Primeiramente, pelo simples fato de que as crianças gostam de ler quadrinhos, então a aproximação é quase garantida. A educadora e mediadora de leitura Celinha Nascimento aponta algumas características do gênero que contribuem para que a criança passe a ler sozinha, como “a aliança entre texto e imagem, em que a imagem auxilia a leitura, as onomatopeias também, o próprio encadeamento de ações, as cores”. 

O formato também pode funcionar como porta de entrada para os clássicos da literatura, como George Orwell, Guimarães Rosa, Machado de Assis, entre muitos outros, que já têm diversas adaptações para os quadrinhos. "Não são todos bons, algumas adaptações não dão certo e empobrecem a obra, mas algumas são incríveis. É um exercício de síntese e de narrativa muito bacana. A criança pode ler quando pequena a adaptação e, quando crescer, lê o livro original", defende Celinha.

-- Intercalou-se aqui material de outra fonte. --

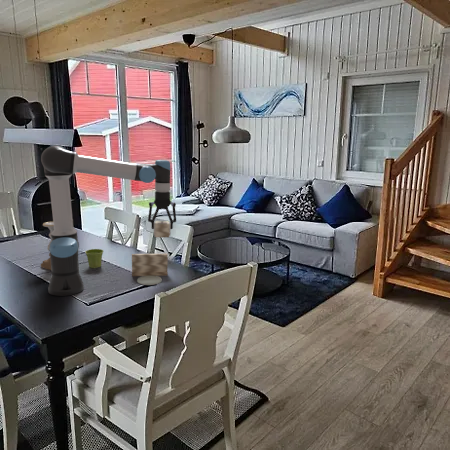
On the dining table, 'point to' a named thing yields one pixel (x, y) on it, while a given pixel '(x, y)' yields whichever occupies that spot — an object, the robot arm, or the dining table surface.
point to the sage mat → (149, 280)
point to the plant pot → (94, 257)
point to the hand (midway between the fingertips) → (162, 234)
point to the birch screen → (149, 264)
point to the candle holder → (47, 263)
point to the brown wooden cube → (161, 228)
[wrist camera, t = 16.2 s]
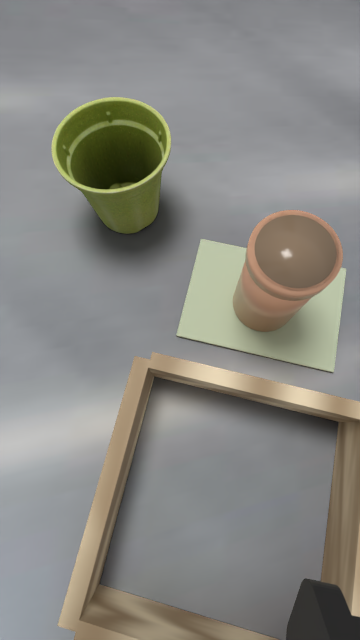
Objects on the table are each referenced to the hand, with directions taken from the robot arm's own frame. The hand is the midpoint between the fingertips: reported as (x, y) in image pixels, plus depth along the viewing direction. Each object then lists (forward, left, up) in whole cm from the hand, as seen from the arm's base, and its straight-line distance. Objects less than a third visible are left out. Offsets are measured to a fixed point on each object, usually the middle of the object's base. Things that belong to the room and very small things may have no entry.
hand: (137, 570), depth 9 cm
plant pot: (-10, +23, -21) cm, 33 cm away
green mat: (+5, +16, -21) cm, 26 cm away
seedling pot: (+5, +16, -20) cm, 26 cm away
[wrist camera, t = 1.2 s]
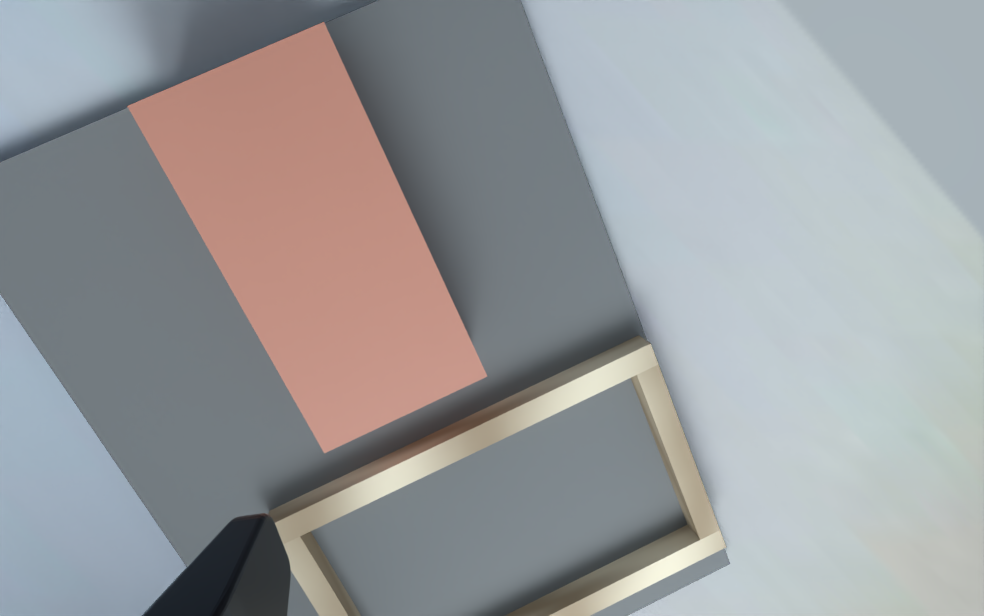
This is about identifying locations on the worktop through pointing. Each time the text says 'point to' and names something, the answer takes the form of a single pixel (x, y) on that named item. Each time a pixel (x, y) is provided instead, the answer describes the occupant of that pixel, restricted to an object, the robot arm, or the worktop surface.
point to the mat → (440, 495)
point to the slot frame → (575, 602)
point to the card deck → (312, 234)
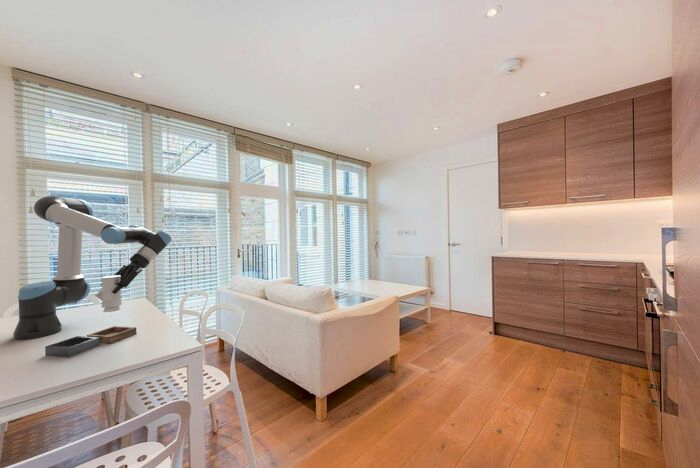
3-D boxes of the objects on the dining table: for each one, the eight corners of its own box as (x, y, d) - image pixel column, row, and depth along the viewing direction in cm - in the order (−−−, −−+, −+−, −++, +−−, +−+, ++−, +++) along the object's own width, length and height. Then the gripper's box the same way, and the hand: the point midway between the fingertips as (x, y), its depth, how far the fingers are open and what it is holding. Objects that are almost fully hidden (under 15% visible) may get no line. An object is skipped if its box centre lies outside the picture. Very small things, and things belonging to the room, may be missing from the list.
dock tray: (86, 342, 122) (86, 335, 122) (114, 332, 134) (114, 326, 134) (110, 343, 120) (110, 336, 120) (136, 333, 132) (136, 327, 132)
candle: (112, 307, 130) (111, 275, 130) (125, 308, 129) (125, 275, 129) (97, 312, 124) (96, 277, 123) (111, 312, 123) (110, 277, 122)
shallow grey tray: (45, 355, 109) (45, 346, 109) (77, 344, 120) (77, 336, 120) (68, 357, 107) (68, 348, 107) (99, 345, 118) (99, 337, 118)
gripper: (160, 263, 135) (120, 305, 121) (139, 261, 145) (99, 300, 131) (147, 253, 130) (104, 296, 116) (126, 252, 140) (84, 291, 126)
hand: (101, 298), depth 123 cm, fingers closed on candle, 7 cm apart
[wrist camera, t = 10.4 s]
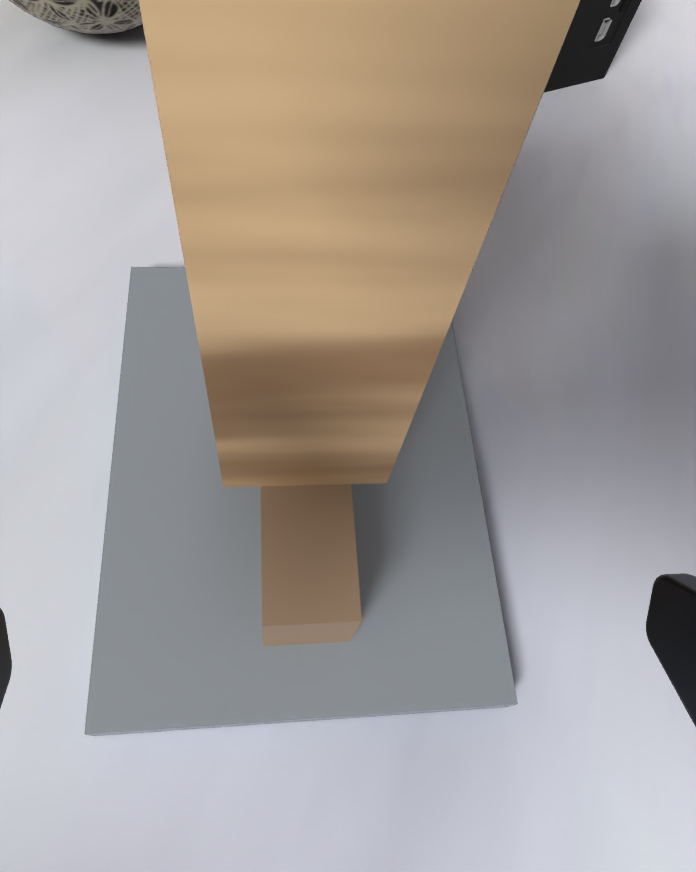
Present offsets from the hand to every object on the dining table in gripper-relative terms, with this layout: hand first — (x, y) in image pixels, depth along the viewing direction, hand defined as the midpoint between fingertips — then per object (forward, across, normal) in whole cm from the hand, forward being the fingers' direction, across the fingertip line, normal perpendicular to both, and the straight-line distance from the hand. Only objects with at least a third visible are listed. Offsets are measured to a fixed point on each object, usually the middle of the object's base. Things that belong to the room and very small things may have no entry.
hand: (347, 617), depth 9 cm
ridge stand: (+14, 0, +3) cm, 14 cm away
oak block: (+11, 0, 0) cm, 11 cm away
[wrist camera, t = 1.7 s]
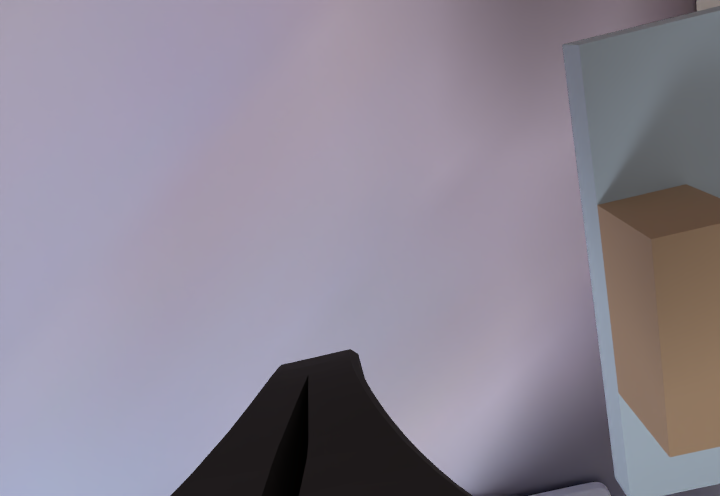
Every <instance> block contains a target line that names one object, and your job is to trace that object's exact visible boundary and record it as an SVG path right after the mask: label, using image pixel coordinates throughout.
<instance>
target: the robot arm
mask: <svg viewBox="0 0 720 496" xmlns="http://www.w3.org/2000/svg"><path fill="white" fill-rule="evenodd" d="M171 496H472V495H471V494H470V493H468V492H467V491H465V490H464V489H463V488H461V487H460V486H459V485H457V484H456V483H455V482H453V481H452V480H451V479H450V478H449V477H448V476H446V475H445V474H444V473H443V472H442V471H441V470H439V469H438V468H437V467H436V466H435V465H434V464H433V463H432V462H431V461H430V460H429V459H427V458H426V457H425V456H424V455H423V454H422V453H421V452H420V451H419V450H418V449H417V448H416V447H415V446H414V445H413V444H412V443H411V441H410V440H409V439H408V438H407V437H406V436H405V435H404V434H403V432H402V431H401V430H400V429H399V428H398V427H397V425H396V424H395V423H394V422H393V421H392V419H391V418H390V417H389V415H388V414H387V413H386V411H385V410H384V409H383V407H382V406H381V404H380V403H379V401H378V400H377V398H376V397H375V395H374V394H373V392H372V391H371V389H370V387H369V386H368V384H367V382H366V380H365V378H364V374H363V370H362V367H361V363H360V359H359V355H358V354H357V353H356V352H354V351H352V350H351V349H349V350H345V351H341V352H336V353H332V354H328V355H323V356H319V357H314V358H310V359H306V360H301V361H297V362H292V363H288V364H284V365H281V366H280V367H279V368H278V369H277V370H276V371H275V373H274V374H273V375H272V376H271V378H270V379H269V380H268V382H267V383H266V384H265V386H264V387H263V388H262V390H261V391H260V392H259V394H258V395H257V396H256V397H255V399H254V400H253V401H252V403H251V404H250V405H249V407H248V408H247V409H246V410H245V412H244V413H243V414H242V415H241V417H240V418H239V419H238V421H237V422H236V423H235V424H234V426H233V427H232V428H231V429H230V431H229V432H228V433H227V434H226V435H225V437H224V438H223V439H222V440H221V441H220V442H219V443H218V444H217V446H216V447H215V448H214V449H213V450H212V451H211V452H210V454H209V455H208V456H207V457H206V458H205V459H204V460H203V462H202V463H201V464H200V465H199V466H198V467H197V468H196V470H195V471H194V472H193V473H192V474H191V475H190V476H189V477H188V478H187V479H186V480H185V481H184V482H183V483H182V484H181V485H180V487H179V488H178V489H177V490H176V491H175V492H174V493H173V494H172V495H171ZM530 496H611V494H610V492H609V490H608V489H607V487H606V486H605V485H604V484H603V483H600V482H590V483H586V484H581V485H576V486H572V487H567V488H562V489H558V490H553V491H548V492H544V493H539V494H534V495H530Z"/></svg>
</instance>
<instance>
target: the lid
mask: <svg viewBox="0 0 720 496" xmlns="http://www.w3.org/2000/svg"><path fill="white" fill-rule="evenodd" d="M562 47H563V55H564V63H565V71H566V80H567V88H568V96H569V104H570V113H571V121H572V129H573V137H574V145H575V154H576V162H577V170H578V178H579V187H580V195H581V203H582V211H583V219H584V228H585V236H586V244H587V252H588V261H589V269H590V277H591V285H592V293H593V302H594V310H595V318H596V326H597V335H598V343H599V351H600V359H601V367H602V376H603V384H604V392H605V400H606V409H607V417H608V425H609V433H610V441H611V450H612V458H613V466H614V474H615V478H616V480H617V482H618V483H619V485H620V486H621V488H622V490H623V491H624V493H625V494H626V496H665V495H669V494H674V493H679V492H683V491H688V490H693V489H697V488H702V487H707V486H712V485H716V484H720V6H717V7H713V8H709V9H705V10H701V11H697V12H693V13H689V14H685V15H681V16H677V17H672V18H668V19H664V20H660V21H656V22H652V23H648V24H644V25H640V26H636V27H632V28H628V29H624V30H620V31H616V32H612V33H608V34H604V35H600V36H595V37H591V38H587V39H583V40H579V41H575V42H571V43H567V44H563V45H562Z"/></svg>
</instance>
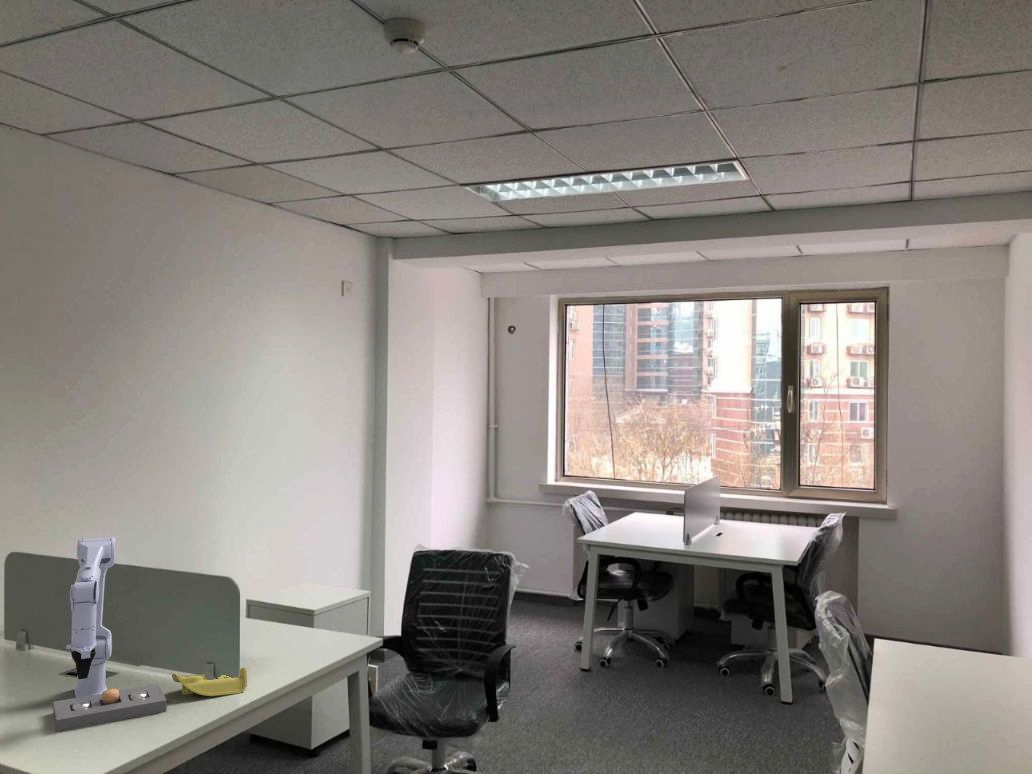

As histórias da menina mais forte do mundo, Píppi Meailonga, adaptadas para os quadrinhos

No caso da literatura infantil, um clássico que foi adaptado para os quadrinhos pela própria autora é Píppi Meialonga. Astrid Lindgren selecionou algumas histórias da menina e, com ilustrações de Ingrid Vang Nyman, criou Píppi Meialonga vai ao circo e outras histórias em quadrinhos, que acaba de ser lançado pela Companhia das Letrinhas.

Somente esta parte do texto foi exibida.